PlayStation Chief Takes A Victory Lap Around The Xbox One

Sony Computer Entertainment America CEO Shawn Layden isn’t worried about the other guys, not even mobile and PC games.

In a Q&A with VentureBeat’s Dean Takahashi, Layden touts the PlayStation 4’s incredible achievement of trouncing its main competitor on the market, the Xbox One, for 10 months in a row.

It could’ve been 12 months in a row, he says, but they didn’t get enough units to market in time.

On Friday, Sony revealed all of the PS4’s accomplishments on the console’s first birthday. In the past year, 13.5 million units have been shipped worldwide, and people have spent 1 billion hours playing online.

According to Takahashi’s maths, the PlayStation 4 “has about a two-to-one advantage over Xbox One,” and Layden agrees, saying, “The maths seems to look like that.”

The Xbox One could catch up this holiday season, but Layden says he’s “not at all” worried about the Xbox One’s planned $US50 price cut. “We’re going to be fully engaged in that battle.”

Layden’s view on mobile and PC games is also interesting. The mobile games market is enormous, and will continue to grow. And e-sports online games, such as “League of Legends,” are ramping up their space in the market. In fact, the company behind “League of Legends,” Riot Games, is on track to becoming a billion-dollar business.

But Layden doesn’t seem too worried.

“We coexist,” Layden says. “The world is a big place. We totally accept that, even if you’re a hardcore PlayStation gamer, you may wish to have different gaming experiences in different settings. That’s completely reasonable.”
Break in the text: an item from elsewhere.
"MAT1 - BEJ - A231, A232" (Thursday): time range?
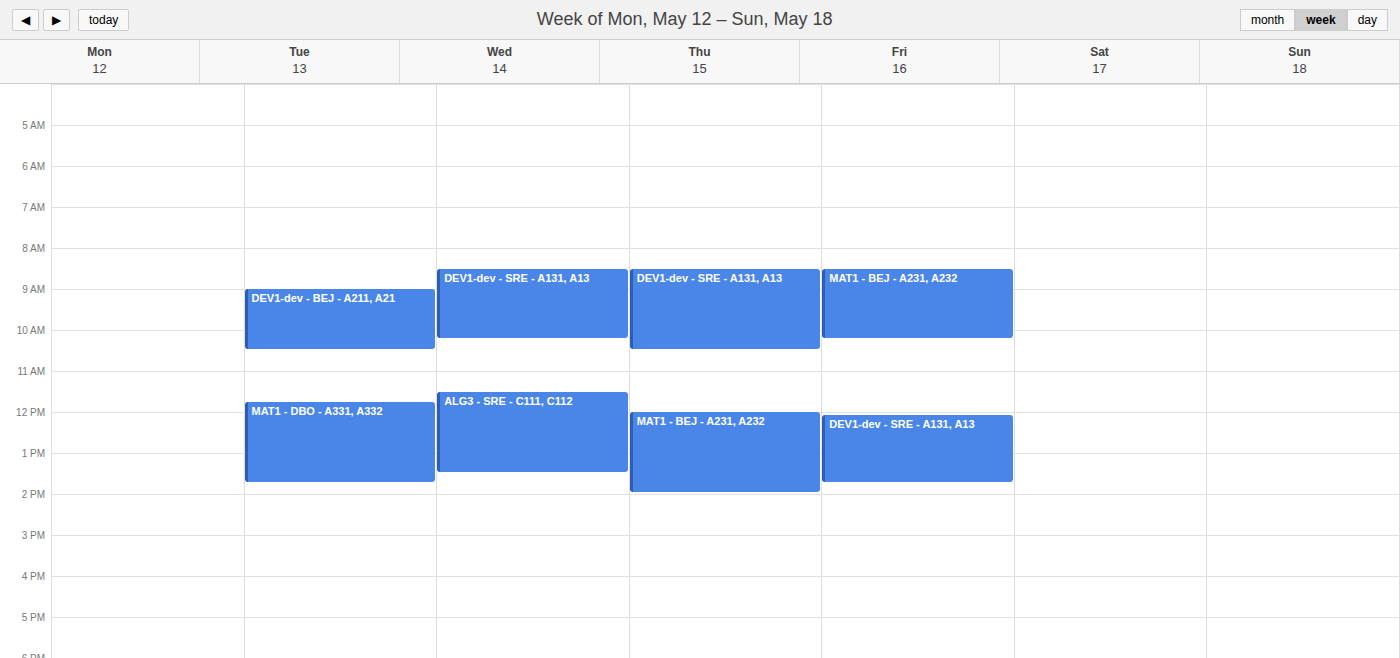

He says that the key to making it is offering a great player experience. “We want to be successful. I don’t think it’s necessarily a zero-sum game. I don’t have to beat some other game in order for my game to succeed. I just have to make a great game.”

Still, he’s not opposed to finding new business models, perhaps even a free-to-play model, which is how “League of Legends” has found such great success.

As he puts it:

Free-to-play is an interesting market. It’s quicker to understand how that works on a mobile phone, or on tablet, because the development costs going in to build the application are different. When you bring it to a 75″ TV, the development cost of creating that is pretty high. If it’s completely free-to-play, you’re looking at business models where 99 per cent of people don’t pay for anything, one per cent pay for everything, and that’s how you build it out. It’s tricky. We’re working with a lot of different developers on what’s the best route to market for that.